# Exercise directions
In the listing below, find each line with the string "lists" and report it.

# Exercise data
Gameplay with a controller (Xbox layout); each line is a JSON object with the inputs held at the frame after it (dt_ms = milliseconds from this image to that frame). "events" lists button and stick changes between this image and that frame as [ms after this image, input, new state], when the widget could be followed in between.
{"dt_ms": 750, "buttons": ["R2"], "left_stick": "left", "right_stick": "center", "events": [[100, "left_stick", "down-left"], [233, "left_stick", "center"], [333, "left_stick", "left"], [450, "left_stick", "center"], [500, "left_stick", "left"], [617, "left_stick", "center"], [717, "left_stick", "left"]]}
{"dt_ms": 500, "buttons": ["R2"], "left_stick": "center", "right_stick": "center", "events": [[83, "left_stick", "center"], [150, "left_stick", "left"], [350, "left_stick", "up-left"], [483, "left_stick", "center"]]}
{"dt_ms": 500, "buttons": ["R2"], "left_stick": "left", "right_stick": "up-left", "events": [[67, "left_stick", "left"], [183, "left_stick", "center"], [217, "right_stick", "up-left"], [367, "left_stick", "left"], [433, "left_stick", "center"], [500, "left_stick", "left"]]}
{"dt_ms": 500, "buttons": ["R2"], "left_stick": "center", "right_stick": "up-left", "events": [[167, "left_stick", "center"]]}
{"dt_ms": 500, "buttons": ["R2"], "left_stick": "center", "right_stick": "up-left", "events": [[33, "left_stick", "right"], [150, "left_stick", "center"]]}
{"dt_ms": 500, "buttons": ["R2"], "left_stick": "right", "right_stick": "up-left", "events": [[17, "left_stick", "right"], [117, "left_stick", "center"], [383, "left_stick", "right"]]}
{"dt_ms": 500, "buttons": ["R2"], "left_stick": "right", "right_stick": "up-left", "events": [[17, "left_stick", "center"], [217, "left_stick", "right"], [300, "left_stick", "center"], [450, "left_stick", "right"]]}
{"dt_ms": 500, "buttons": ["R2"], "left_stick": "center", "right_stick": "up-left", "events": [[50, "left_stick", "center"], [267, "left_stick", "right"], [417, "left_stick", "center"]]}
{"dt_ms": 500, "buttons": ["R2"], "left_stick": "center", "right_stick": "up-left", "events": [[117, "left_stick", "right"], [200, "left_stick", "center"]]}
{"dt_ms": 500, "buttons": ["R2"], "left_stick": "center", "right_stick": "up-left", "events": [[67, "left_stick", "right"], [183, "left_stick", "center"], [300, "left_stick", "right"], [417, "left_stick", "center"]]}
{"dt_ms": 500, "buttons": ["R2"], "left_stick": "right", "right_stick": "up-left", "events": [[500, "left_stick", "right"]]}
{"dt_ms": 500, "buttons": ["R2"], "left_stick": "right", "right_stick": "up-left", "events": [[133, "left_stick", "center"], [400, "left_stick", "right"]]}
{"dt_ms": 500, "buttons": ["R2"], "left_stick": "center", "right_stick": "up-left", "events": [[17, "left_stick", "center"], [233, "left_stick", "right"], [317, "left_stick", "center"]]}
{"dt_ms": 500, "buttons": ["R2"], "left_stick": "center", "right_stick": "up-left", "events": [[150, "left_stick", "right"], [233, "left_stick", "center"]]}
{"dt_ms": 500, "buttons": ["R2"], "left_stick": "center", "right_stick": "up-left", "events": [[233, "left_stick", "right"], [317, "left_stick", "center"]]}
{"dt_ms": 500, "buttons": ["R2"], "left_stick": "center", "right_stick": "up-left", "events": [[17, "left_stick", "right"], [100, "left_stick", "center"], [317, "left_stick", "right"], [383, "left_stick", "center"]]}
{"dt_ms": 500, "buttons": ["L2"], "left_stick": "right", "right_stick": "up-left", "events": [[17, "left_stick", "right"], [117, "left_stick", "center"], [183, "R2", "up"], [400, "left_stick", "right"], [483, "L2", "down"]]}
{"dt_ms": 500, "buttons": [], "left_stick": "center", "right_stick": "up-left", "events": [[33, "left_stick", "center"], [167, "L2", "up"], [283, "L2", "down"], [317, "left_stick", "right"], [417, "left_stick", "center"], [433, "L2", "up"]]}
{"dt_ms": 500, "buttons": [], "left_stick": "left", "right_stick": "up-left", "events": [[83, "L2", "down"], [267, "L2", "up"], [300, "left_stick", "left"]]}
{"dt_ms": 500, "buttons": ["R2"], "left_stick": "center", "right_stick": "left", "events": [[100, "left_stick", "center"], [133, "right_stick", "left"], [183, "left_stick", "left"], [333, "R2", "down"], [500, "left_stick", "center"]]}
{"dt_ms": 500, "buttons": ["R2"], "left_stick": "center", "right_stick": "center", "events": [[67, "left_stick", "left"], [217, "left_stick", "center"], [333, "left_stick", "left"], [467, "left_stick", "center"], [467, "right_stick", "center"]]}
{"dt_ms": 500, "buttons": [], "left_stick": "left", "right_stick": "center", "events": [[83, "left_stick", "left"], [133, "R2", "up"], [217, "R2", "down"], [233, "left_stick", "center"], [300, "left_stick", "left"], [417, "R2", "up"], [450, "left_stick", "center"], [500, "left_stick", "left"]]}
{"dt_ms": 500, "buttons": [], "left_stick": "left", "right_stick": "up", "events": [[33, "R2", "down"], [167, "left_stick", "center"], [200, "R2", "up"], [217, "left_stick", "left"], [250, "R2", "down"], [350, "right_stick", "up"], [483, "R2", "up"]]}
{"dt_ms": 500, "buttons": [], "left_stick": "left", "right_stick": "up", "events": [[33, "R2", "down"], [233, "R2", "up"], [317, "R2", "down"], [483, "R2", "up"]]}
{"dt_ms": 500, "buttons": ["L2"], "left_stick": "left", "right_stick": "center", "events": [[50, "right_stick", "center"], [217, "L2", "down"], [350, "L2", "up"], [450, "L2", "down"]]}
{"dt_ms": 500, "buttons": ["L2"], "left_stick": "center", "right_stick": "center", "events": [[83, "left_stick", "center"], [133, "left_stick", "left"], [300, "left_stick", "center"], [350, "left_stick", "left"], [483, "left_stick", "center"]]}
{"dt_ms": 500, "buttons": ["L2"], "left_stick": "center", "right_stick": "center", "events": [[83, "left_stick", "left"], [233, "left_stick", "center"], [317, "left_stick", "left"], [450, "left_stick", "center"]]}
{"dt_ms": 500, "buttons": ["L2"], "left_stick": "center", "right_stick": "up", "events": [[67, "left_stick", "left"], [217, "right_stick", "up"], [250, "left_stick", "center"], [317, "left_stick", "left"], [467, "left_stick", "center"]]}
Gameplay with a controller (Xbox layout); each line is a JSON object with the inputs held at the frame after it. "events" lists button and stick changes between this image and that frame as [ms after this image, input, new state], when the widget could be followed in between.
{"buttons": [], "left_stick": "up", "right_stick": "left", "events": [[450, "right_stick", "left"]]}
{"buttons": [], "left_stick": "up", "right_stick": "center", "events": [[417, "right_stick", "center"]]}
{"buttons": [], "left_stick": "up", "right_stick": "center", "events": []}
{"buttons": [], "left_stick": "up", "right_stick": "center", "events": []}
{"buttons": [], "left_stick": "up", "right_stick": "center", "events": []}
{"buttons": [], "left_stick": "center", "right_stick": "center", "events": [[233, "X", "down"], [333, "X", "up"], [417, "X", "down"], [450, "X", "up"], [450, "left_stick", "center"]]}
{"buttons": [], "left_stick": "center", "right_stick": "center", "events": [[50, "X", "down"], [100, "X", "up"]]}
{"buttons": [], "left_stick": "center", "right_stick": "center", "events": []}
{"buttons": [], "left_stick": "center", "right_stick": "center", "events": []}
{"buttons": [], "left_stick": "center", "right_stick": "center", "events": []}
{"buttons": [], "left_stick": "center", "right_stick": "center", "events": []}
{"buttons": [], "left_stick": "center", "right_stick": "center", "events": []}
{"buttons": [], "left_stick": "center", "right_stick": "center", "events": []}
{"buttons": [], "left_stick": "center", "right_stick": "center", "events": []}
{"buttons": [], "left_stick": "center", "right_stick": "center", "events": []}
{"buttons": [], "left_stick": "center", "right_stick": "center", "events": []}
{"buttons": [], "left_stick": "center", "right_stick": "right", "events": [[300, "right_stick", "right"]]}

# Exercise answer
Gameplay with a controller (Xbox layout); each line is a JSON object with the inputs held at the frame after it (dt_ms = milliseconds from this image to that frame). "events" lists button and stick changes between this image and that frame as [ms after this image, input, new state], when the widget could be followed in between.
Gameplay with a controller (Xbox layout); each line is a JSON object with the inputs held at the frame after it. "events" lists button and stick changes between this image and that frame as [ms after this image, input, new state], when the widget could be followed in between.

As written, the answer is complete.